VORGEGEBENER TEXT:

Aber wir meinen: Es kann nicht sein, dass der Jugendstrafvollzug aus der Verantwortung entlassen wird, diese Chance zu nutzen, die gegeben wird, wenn zum Beispiel ein junger Mensch zu fünf Jahren Haft verurteilt wird, auf diesen Menschen einzuwirken. Wir sehen darin eine große Gefahr, dass dieser Mensch von vornherein aufgegeben wird. Das Beispiel des Mörders von Herrn Dabelstein zeigt auch - es gibt solche Beispiele -, dass unter Ihrer Verantwortung Täter von solchen schweren Straftaten aufgegeben wurden und dass in der Haft nicht alles Mögliche unternommen wurde. Aus dieser Verantwortung und auch aus dieser Chance wollen wir den Jugendvollzug nicht entlassen.
(Beifall bei der GAL)
Sehr geehrte Frau Präsidentin, sehr geehrte Damen und Herren! Nüchtern betrachtet ist es doch so, dass wir die Debatte bereits zum dritten Mal führen und es daher logischerweise so gut wie keine neuen Argumente geben kann. Das hat man an der Rede von Frau Spethmann gemerkt, die ziemlich hastig heruntergeleiert wurde. Daher will ich hier auch gar nicht den großen Bogen machen. Ich denke, dass wir die Debatte zunächst einmal intensiv im Ausschuss führen werden. Wir werden eine Expertenanhörung vornehmen, aus der wir dann hoffentlich alle schlauer hervorgehen und dann werden wir hier im Plenum die Debatte wieder aufnehmen.
Daher will ich nur auf drei Punkte eingehen, die soeben noch einmal angesprochen worden sind, auch wenn ich mich wiederholen muss.
Aber das ist offenkundig notwendig, weil bestimmte falsche Behauptungen wiedergegeben worden sind.
Punkt 1 - Geschlossener oder offener Vollzug als Regelvollzug: Sie reden immer über das Zahlenverhältnis. Das Zahlenverhältnis ist in den Gesetzentwürfen, die vorgelegt worden sind, überhaupt nicht angesprochen. Es geht überhaupt nicht darum, wie viele Leute am Ende im geschlossenen oder offenen Vollzug sind. Es geht um die Entscheidung im Einzelfall. Es geht um die Frage: Was ist genauer zu begründen?
Erstens die Entscheidung, ob der zuständige Vollzugsbedienstete für denjenigen, der in den offenen Vollzug gegeben werden soll, hierfür extra eine Begründung verfassen muss oder ob zweitens im umgekehrten Fall eine gesonderte Begründung vorliegen muss, wenn jemand in den geschlossenen Vollzug gesteckt wird. Das ist die einzige Frage, der Sie sich stellen müssen. Warum muss eine gesonderte Begründung gegeben werden, wenn jemand in den offenen Vollzug kommt?

VORGEGEBENE ZEILEN:

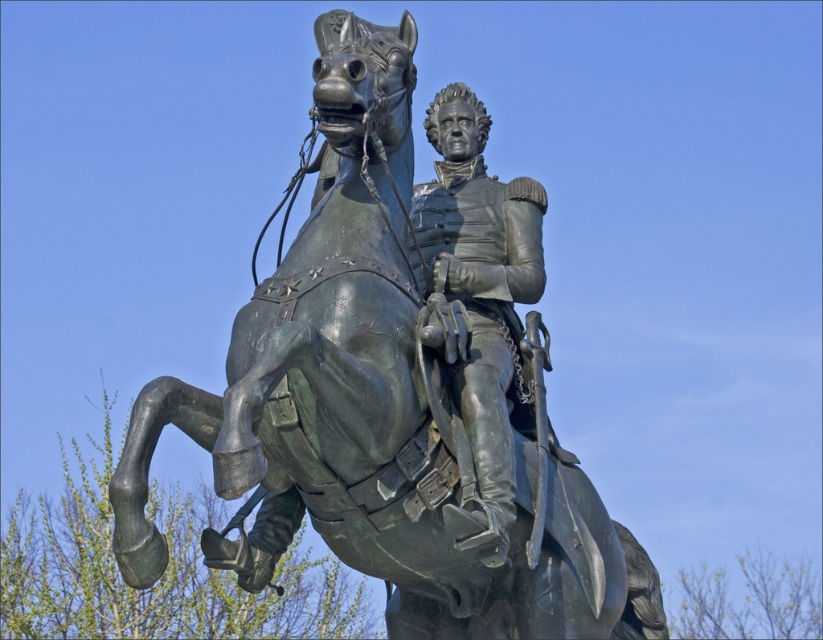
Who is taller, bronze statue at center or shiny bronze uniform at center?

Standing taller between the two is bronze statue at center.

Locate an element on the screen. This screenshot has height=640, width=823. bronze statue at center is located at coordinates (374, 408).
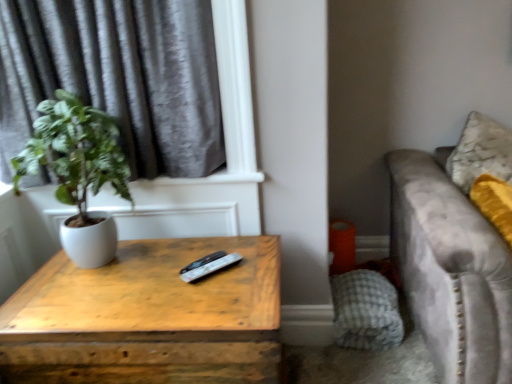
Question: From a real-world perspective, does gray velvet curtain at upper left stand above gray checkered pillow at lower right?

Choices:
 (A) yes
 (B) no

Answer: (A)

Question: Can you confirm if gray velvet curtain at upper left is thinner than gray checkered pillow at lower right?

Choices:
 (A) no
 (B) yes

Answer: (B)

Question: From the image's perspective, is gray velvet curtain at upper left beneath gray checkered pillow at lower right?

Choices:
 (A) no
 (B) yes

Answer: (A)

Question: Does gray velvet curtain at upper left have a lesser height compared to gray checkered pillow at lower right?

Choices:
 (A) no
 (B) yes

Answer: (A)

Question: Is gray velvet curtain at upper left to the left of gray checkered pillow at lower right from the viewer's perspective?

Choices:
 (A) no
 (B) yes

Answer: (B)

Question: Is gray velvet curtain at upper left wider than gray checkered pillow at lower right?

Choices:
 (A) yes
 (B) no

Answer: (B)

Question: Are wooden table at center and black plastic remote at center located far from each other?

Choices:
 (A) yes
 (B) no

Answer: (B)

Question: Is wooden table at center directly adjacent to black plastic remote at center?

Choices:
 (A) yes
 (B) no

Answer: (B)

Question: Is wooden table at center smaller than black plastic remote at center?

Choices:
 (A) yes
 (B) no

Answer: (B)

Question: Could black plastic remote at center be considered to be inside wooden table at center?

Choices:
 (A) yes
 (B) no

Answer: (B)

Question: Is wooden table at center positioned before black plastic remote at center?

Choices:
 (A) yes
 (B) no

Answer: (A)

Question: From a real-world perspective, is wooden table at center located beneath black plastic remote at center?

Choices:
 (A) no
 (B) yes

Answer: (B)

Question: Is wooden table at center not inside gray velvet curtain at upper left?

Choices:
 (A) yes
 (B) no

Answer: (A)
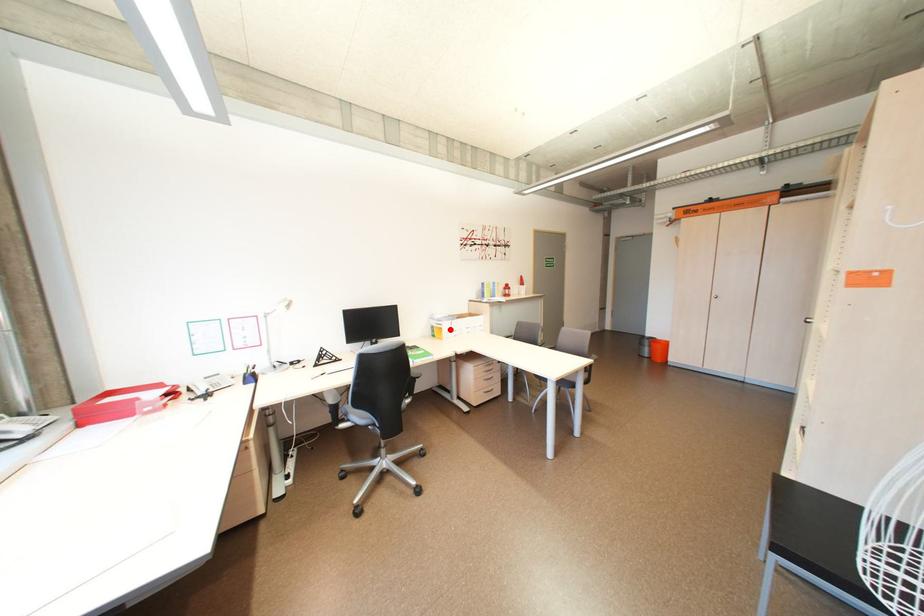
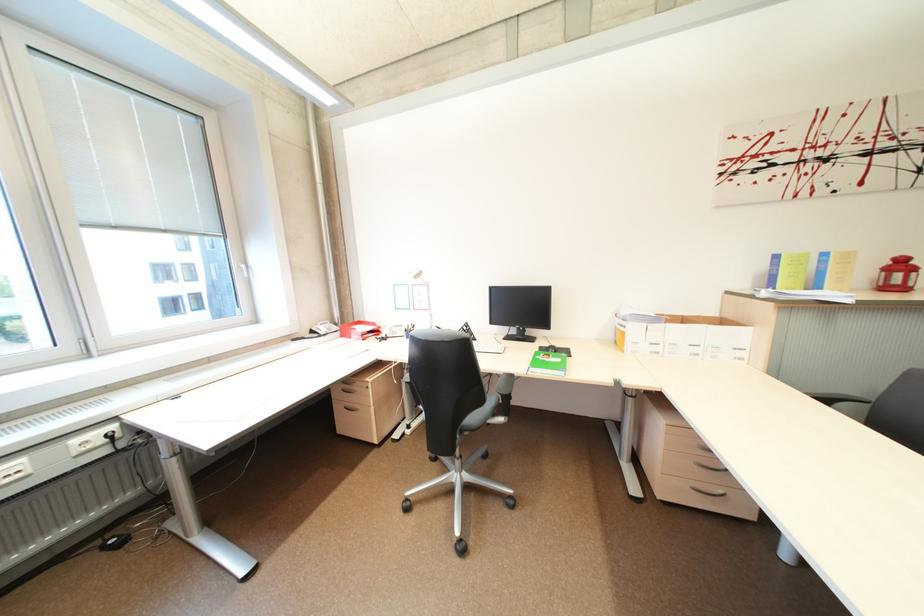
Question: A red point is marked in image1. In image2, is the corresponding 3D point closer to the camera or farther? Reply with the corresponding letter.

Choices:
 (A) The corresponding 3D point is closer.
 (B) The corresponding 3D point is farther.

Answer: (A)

AUFGABE 1: Gib aus dem Debattenauszug zum Jugendstrafvollzug den Abschnitt wortgetreu wieder, der bei den Worten „(Beifall bei der“ anfängt und nach „wiedergegeben worden sind.“ endet.
AUFGABE 2: Was soll laut dem Debattenauszug zum Jugendstrafvollzug im Ausschuss stattfinden, bevor das Plenum die Debatte wieder aufnimmt?
AUFGABE 3: Schreib den Debattenauszug zum Jugendstrafvollzug im Anschluss an seinen letzten Satz weiter.

RICHTIGE ANTWORT 1:
(Beifall bei der GAL)
Sehr geehrte Frau Präsidentin, sehr geehrte Damen und Herren! Nüchtern betrachtet ist es doch so, dass wir die Debatte bereits zum dritten Mal führen und es daher logischerweise so gut wie keine neuen Argumente geben kann. Das hat man an der Rede von Frau Spethmann gemerkt, die ziemlich hastig heruntergeleiert wurde. Daher will ich hier auch gar nicht den großen Bogen machen. Ich denke, dass wir die Debatte zunächst einmal intensiv im Ausschuss führen werden. Wir werden eine Expertenanhörung vornehmen, aus der wir dann hoffentlich alle schlauer hervorgehen und dann werden wir hier im Plenum die Debatte wieder aufnehmen.
Daher will ich nur auf drei Punkte eingehen, die soeben noch einmal angesprochen worden sind, auch wenn ich mich wiederholen muss.
Aber das ist offenkundig notwendig, weil bestimmte falsche Behauptungen wiedergegeben worden sind.

RICHTIGE ANTWORT 2: Eine Expertenanhörung.

RICHTIGE ANTWORT 3:
Wir sagen ganz klar: Das logische Verhältnis ist, dass eine besondere Begründung gegeben werden muss, wenn ein tieferer Grundrechtseingriff vorliegt. Das ist ganz normal und ist bei jedem Verwaltungsakt so. Je tiefer man in die Grundrechte eingreift, desto mehr muss man das begründen. Das ist das Verhältnismäßigkeitsprinzip, wie es in unserer Verfassung verankert ist. Davor drücken Sie sich. Sie wollen tatsächlich Fälle gar nicht stattfinden lassen, in denen der offene Vollzug durchaus angebracht ist, weil der damit zusätzliche Aufwand gescheut wird.
Das ist auch aus dem Grunde falsch, weil es sich zeigt, dass diejenigen, die im offenen Vollzug ihre Freiheitsstrafe verbüßen, zu einem geringeren Teil rückfällig werden. Es ist also praktizierter Opferschutz, wenn man den
offenen Vollzug sinnvoll einsetzt und ihm den Vorrang gibt, soweit es möglich ist. Alle Entwürfe, sowohl von der SPD als auch von uns, die dem offenen Vollzug den Vorzug geben, sagen aus, dass es den geschlossenen Vollzug dann gibt, wenn es im Einzelfall geboten ist. Genauso ist es richtig, weil man dann die notwendigen Möglichkeiten hat, einen Straftäter dann auch im geschlossenen Vollzug zu behalten, wenn von ihm konkrete Gefahren ausgehen.
Punkt 2 - Kein Gesetzentwurf einer Landesregierung drängt die Resozialisierung derart zurück, wie der Hamburger Entwurf. Man kann das wirklich in synoptischen Betrachtungen genau sehen. Das gilt sowohl für die allgemeinen Ziele des Strafvollzugs, als auch für die konkreten Maßnahmen. Wir können also festhalten: Der Justizsenator Lüdemann gefällt sich in der Rolle des Rechtsaußen in der bundesdeutschen Justizlandschaft. Das ist tatsächlich Traditionspflege à la Kusch, die er auch jetzt in das Gesetz gemeißelt haben will.
Viel gravierender ist, dass die Zurückdrängung der Resozialisierung zulasten künftiger Opfer von Straftaten geht. Ich finde das schlimm.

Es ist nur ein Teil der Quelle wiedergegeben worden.